Edit difference data:
.....
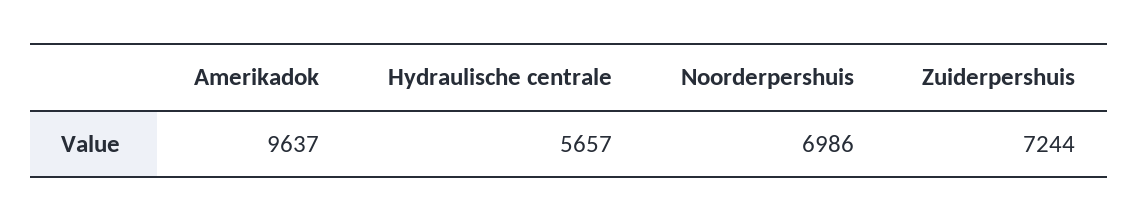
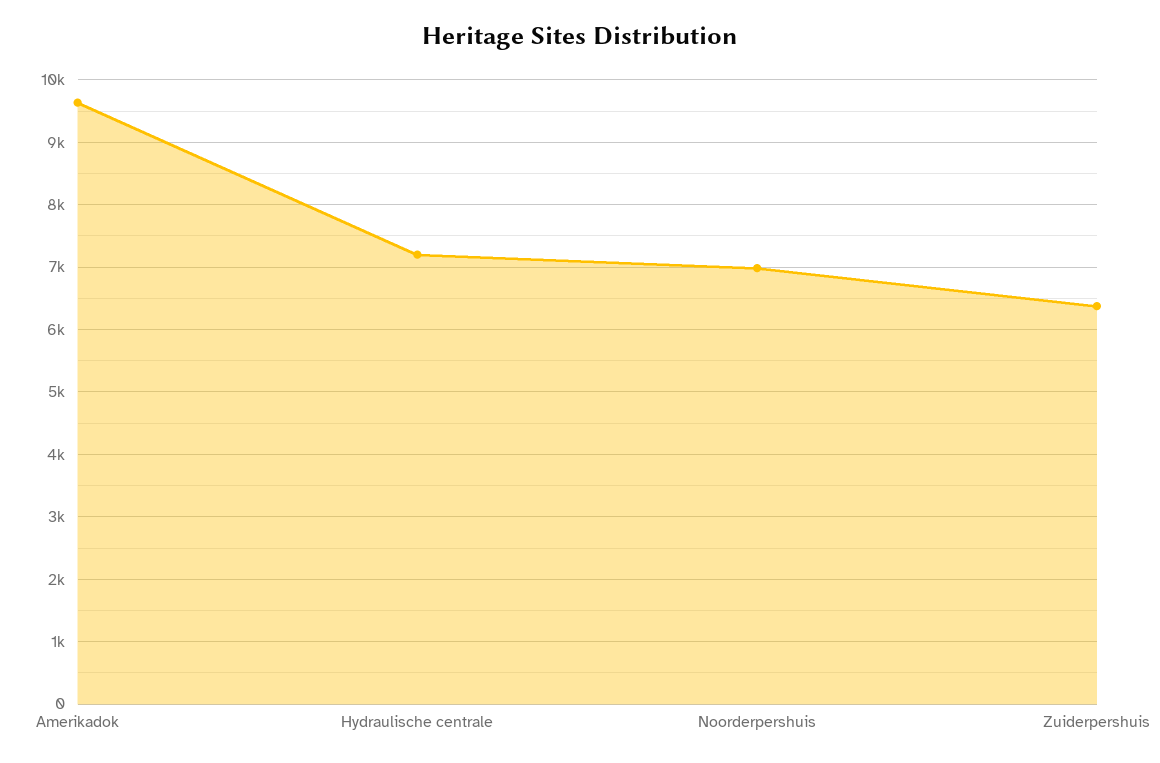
  {
    "Amerikadok": 9637,
-   "Hydraulische centrale": 5657,
+   "Hydraulische centrale": 7200,
    "Noorderpershuis": 6986,
-   "Zuiderpershuis": 7244
+   "Zuiderpershuis": 6400
  }

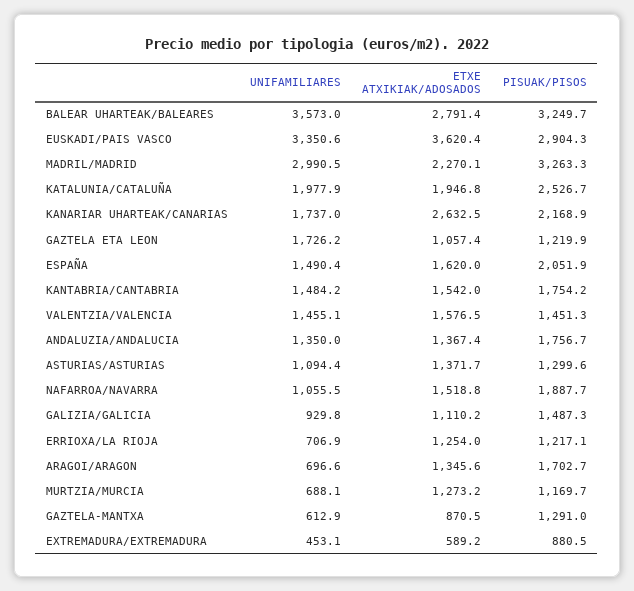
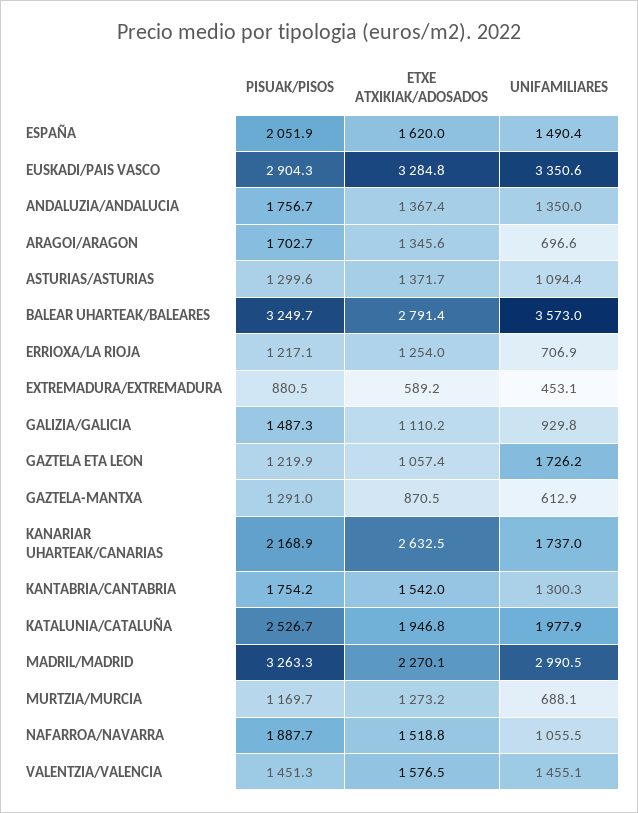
  {
    "UNIFAMILIARES": {
      "BALEAR UHARTEAK/BALEARES": 3573,
      "EUSKADI/PAIS VASCO": 3350.6,
      "MADRIL/MADRID": 2990.5,
      "KATALUNIA/CATALUÑA": 1977.9,
      "KANARIAR UHARTEAK/CANARIAS": 1737,
      "GAZTELA ETA LEON": 1726.2,
      "ESPAÑA": 1490.4,
-     "KANTABRIA/CANTABRIA": 1484.2,
+     "KANTABRIA/CANTABRIA": 1300.3,
      "VALENTZIA/VALENCIA": 1455.1,
      "ANDALUZIA/ANDALUCIA": 1350,
      "ASTURIAS/ASTURIAS": 1094.4,
      "NAFARROA/NAVARRA": 1055.5,
      "GALIZIA/GALICIA": 929.8,
      "ERRIOXA/LA RIOJA": 706.9,
      "ARAGOI/ARAGON": 696.6,
      "MURTZIA/MURCIA": 688.1,
      "GAZTELA-MANTXA": 612.9,
      "EXTREMADURA/EXTREMADURA": 453.1
    },
    "ETXE ATXIKIAK/ADOSADOS": {
      "BALEAR UHARTEAK/BALEARES": 2791.4,
-     "EUSKADI/PAIS VASCO": 3620.4,
+     "EUSKADI/PAIS VASCO": 3284.8,
      "MADRIL/MADRID": 2270.1,
      "KATALUNIA/CATALUÑA": 1946.8,
      "KANARIAR UHARTEAK/CANARIAS": 2632.5,
      "GAZTELA ETA LEON": 1057.4,
      "ESPAÑA": 1620,
      "KANTABRIA/CANTABRIA": 1542,
      "VALENTZIA/VALENCIA": 1576.5,
      "ANDALUZIA/ANDALUCIA": 1367.4,
      "ASTURIAS/ASTURIAS": 1371.7,
      "NAFARROA/NAVARRA": 1518.8,
      "GALIZIA/GALICIA": 1110.2,
      "ERRIOXA/LA RIOJA": 1254,
      "ARAGOI/ARAGON": 1345.6,
      "MURTZIA/MURCIA": 1273.2,
      "GAZTELA-MANTXA": 870.5,
      "EXTREMADURA/EXTREMADURA": 589.2
    },
    "PISUAK/PISOS": {
      "BALEAR UHARTEAK/BALEARES": 3249.7,
      "EUSKADI/PAIS VASCO": 2904.3,
      "MADRIL/MADRID": 3263.3,
      "KATALUNIA/CATALUÑA": 2526.7,
      "KANARIAR UHARTEAK/CANARIAS": 2168.9,
      "GAZTELA ETA LEON": 1219.9,
      "ESPAÑA": 2051.9,
      "KANTABRIA/CANTABRIA": 1754.2,
      "VALENTZIA/VALENCIA": 1451.3,
      "ANDALUZIA/ANDALUCIA": 1756.7,
      "ASTURIAS/ASTURIAS": 1299.6,
      "NAFARROA/NAVARRA": 1887.7,
      "GALIZIA/GALICIA": 1487.3,
      "ERRIOXA/LA RIOJA": 1217.1,
      "ARAGOI/ARAGON": 1702.7,
      "MURTZIA/MURCIA": 1169.7,
      "GAZTELA-MANTXA": 1291,
      "EXTREMADURA/EXTREMADURA": 880.5
    }
  }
.....
DIRECTIONS
Select and copy every line from the records that includes the word "ERRIOXA".

EXPECTED ANSWER
      "ERRIOXA/LA RIOJA": 706.9,
      "ERRIOXA/LA RIOJA": 1254,
      "ERRIOXA/LA RIOJA": 1217.1,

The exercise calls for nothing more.